EXERCISE AIM
The answer must be an exact copy of all the data below.

SUPPLIED RECORDS
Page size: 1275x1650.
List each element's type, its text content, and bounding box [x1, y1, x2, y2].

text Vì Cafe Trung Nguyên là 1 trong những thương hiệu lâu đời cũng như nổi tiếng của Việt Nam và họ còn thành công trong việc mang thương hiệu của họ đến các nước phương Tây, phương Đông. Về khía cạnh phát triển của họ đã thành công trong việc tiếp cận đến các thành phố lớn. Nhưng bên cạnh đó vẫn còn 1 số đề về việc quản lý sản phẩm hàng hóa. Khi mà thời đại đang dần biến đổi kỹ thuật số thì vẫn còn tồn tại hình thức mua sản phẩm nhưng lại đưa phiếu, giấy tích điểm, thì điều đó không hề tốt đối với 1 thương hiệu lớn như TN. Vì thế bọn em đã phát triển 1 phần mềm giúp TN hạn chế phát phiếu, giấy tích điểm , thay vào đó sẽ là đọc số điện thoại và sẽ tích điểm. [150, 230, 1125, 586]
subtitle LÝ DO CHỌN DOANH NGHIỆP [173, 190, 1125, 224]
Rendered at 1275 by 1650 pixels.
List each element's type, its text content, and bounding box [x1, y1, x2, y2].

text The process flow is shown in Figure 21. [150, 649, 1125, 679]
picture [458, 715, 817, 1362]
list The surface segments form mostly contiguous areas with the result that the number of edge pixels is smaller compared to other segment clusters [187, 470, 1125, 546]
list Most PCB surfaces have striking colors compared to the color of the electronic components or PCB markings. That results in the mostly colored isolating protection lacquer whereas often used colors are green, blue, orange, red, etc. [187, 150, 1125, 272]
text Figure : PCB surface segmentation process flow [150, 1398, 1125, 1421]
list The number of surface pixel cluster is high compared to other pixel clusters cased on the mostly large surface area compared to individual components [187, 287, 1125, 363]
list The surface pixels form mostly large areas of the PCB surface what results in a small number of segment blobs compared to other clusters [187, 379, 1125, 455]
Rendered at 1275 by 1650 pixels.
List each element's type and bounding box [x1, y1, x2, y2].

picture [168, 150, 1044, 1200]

SOLVED PROBLEM
Page size: 1275x1650.
List each element's type, its text content, and bounding box [x1, y1, x2, y2].

text Vì Cafe Trung Nguyên là 1 trong những thương hiệu lâu đời cũng như nổi tiếng của Việt Nam và họ còn thành công trong việc mang thương hiệu của họ đến các nước phương Tây, phương Đông. Về khía cạnh phát triển của họ đã thành công trong việc tiếp cận đến các thành phố lớn. Nhưng bên cạnh đó vẫn còn 1 số đề về việc quản lý sản phẩm hàng hóa. Khi mà thời đại đang dần biến đổi kỹ thuật số thì vẫn còn tồn tại hình thức mua sản phẩm nhưng lại đưa phiếu, giấy tích điểm, thì điều đó không hề tốt đối với 1 thương hiệu lớn như TN. Vì thế bọn em đã phát triển 1 phần mềm giúp TN hạn chế phát phiếu, giấy tích điểm , thay vào đó sẽ là đọc số điện thoại và sẽ tích điểm. [150, 230, 1125, 586]
subtitle LÝ DO CHỌN DOANH NGHIỆP [173, 190, 1125, 224]
Rendered at 1275 by 1650 pixels.
List each element's type, its text content, and bounding box [x1, y1, x2, y2].

text The process flow is shown in Figure 21. [150, 649, 1125, 679]
picture [458, 715, 817, 1362]
list The surface segments form mostly contiguous areas with the result that the number of edge pixels is smaller compared to other segment clusters [187, 470, 1125, 546]
list Most PCB surfaces have striking colors compared to the color of the electronic components or PCB markings. That results in the mostly colored isolating protection lacquer whereas often used colors are green, blue, orange, red, etc. [187, 150, 1125, 272]
text Figure : PCB surface segmentation process flow [150, 1398, 1125, 1421]
list The number of surface pixel cluster is high compared to other pixel clusters cased on the mostly large surface area compared to individual components [187, 287, 1125, 363]
list The surface pixels form mostly large areas of the PCB surface what results in a small number of segment blobs compared to other clusters [187, 379, 1125, 455]
Rendered at 1275 by 1650 pixels.
List each element's type and bounding box [x1, y1, x2, y2].

picture [168, 150, 1044, 1200]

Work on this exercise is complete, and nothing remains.